■ BRIEF
In the records below, how many lines contain the string "regions"? Reply with the number alone.

■ Rows from a segmentation dataset
※ ※ ※
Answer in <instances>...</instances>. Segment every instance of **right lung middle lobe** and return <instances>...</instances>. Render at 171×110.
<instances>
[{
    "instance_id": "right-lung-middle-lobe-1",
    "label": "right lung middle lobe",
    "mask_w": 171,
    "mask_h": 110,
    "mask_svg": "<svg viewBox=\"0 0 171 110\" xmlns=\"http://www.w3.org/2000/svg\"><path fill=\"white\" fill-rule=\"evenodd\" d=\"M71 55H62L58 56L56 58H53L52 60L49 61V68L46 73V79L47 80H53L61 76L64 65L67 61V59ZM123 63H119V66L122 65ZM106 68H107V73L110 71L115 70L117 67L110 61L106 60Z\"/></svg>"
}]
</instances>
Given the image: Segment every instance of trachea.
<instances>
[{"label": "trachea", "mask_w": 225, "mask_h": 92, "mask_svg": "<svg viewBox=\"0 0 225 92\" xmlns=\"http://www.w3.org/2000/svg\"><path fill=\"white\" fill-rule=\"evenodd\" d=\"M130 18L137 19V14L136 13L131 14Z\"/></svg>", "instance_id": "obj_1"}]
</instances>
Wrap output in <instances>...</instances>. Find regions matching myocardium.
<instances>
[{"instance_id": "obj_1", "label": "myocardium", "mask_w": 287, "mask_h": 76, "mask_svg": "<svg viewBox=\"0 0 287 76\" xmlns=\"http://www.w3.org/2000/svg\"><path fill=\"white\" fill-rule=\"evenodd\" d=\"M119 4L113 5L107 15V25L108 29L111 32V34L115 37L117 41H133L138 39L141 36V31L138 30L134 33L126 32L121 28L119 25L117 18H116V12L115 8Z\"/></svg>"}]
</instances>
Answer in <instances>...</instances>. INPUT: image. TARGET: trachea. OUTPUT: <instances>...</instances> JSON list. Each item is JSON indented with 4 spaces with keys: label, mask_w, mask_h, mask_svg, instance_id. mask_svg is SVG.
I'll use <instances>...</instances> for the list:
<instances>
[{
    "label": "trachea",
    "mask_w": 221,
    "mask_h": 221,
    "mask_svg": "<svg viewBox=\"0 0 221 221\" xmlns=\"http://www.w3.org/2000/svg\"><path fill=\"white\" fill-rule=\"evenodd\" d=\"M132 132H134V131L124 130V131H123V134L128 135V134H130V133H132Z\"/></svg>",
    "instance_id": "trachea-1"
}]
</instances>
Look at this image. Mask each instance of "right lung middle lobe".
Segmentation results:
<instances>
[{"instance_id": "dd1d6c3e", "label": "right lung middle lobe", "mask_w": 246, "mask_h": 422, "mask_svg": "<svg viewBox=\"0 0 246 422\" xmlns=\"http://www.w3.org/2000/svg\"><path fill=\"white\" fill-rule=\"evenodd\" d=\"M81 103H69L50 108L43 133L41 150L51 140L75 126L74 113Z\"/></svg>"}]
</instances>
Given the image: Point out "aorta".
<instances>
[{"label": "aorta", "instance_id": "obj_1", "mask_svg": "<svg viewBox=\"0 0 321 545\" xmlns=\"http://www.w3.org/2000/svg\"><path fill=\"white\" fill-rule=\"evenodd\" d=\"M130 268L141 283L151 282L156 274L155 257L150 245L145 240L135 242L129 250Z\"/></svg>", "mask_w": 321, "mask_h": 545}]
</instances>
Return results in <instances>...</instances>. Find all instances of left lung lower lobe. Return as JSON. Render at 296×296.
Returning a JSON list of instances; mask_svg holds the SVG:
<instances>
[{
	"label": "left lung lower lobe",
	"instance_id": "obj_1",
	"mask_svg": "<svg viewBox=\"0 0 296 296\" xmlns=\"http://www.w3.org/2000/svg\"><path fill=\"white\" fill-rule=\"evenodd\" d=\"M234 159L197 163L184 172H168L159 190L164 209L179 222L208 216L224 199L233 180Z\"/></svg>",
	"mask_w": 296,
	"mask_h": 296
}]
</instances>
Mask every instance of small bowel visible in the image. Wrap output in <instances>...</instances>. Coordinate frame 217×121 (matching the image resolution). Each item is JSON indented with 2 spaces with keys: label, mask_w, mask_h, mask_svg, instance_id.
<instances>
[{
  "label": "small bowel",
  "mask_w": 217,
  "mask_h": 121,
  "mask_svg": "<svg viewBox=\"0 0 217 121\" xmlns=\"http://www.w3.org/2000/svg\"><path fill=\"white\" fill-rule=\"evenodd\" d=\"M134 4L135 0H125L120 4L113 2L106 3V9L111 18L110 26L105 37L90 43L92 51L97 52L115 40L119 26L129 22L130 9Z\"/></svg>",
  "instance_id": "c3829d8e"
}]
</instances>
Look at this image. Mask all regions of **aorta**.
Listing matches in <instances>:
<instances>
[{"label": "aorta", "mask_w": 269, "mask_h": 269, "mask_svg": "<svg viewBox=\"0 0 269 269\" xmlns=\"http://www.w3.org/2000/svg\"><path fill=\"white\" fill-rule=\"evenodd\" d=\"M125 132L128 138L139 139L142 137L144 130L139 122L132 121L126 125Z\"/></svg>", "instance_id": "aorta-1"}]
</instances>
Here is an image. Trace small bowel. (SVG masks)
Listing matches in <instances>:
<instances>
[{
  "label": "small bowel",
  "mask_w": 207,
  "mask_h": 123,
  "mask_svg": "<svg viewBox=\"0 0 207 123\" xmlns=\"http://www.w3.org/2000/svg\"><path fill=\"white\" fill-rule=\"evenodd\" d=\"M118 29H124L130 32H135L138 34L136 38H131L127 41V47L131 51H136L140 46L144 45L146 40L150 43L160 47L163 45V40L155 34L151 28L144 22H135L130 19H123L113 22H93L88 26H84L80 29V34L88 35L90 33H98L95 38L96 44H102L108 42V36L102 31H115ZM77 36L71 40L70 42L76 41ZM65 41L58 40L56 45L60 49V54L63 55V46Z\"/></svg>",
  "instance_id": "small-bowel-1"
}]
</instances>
※ ※ ※
■ SOLUTION
2